(Rendered chart pictures)
============

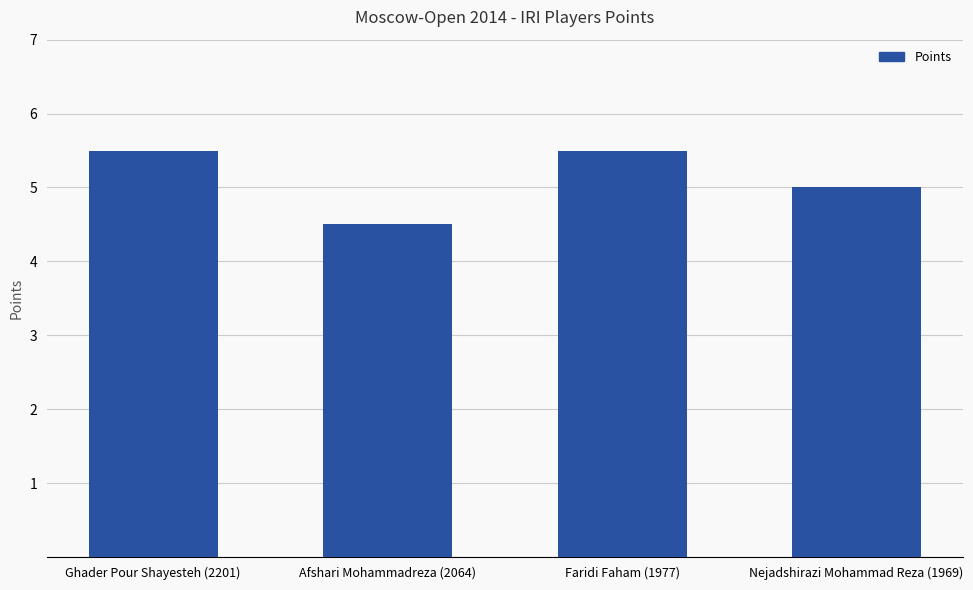

What is the ratio of the value at Afshari Mohammadreza (2064) to the value at Ghader Pour Shayesteh (2201)?

0.8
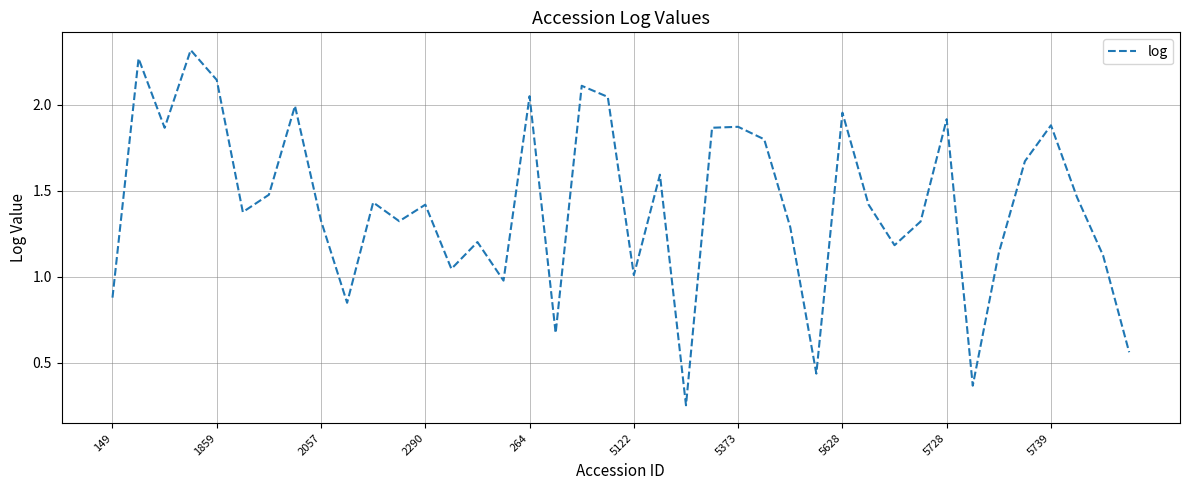

True or false: the data shows 0.5 at 149.

False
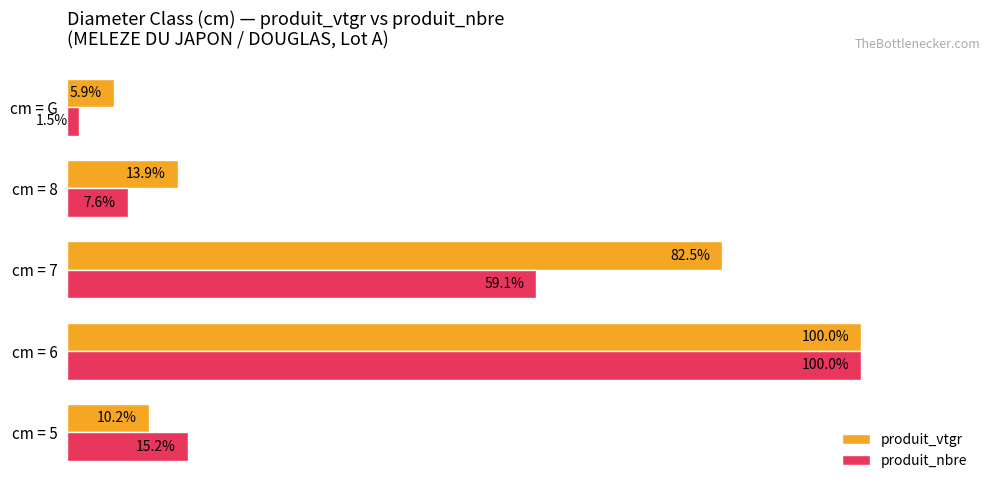

At cm = 7, list the series in order from largest to smallest.

produit_vtgr, produit_nbre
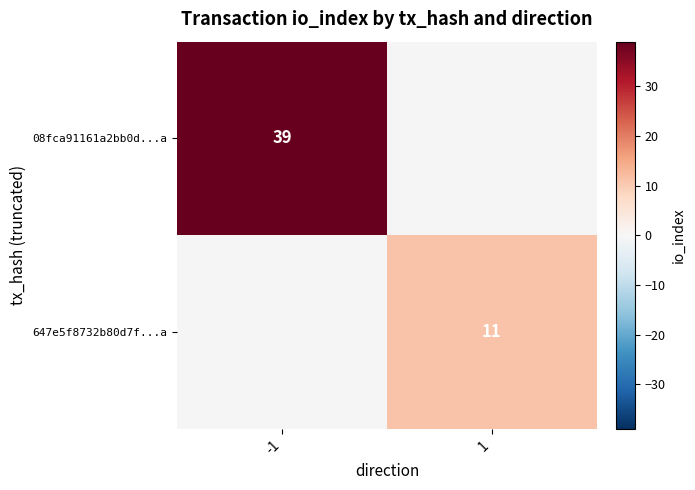

How many categories are shown in the chart?

2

============

PROBLEM DETAILS
Pull every line of text from the records above word for word, leaving out the pictures.

WRITTEN ANSWER
What is the ratio of the value at Afshari Mohammadreza (2064) to the value at Ghader Pour Shayesteh (2201)?

0.8

True or false: the data shows 0.5 at 149.

False

At cm = 7, list the series in order from largest to smallest.

produit_vtgr, produit_nbre

How many categories are shown in the chart?

2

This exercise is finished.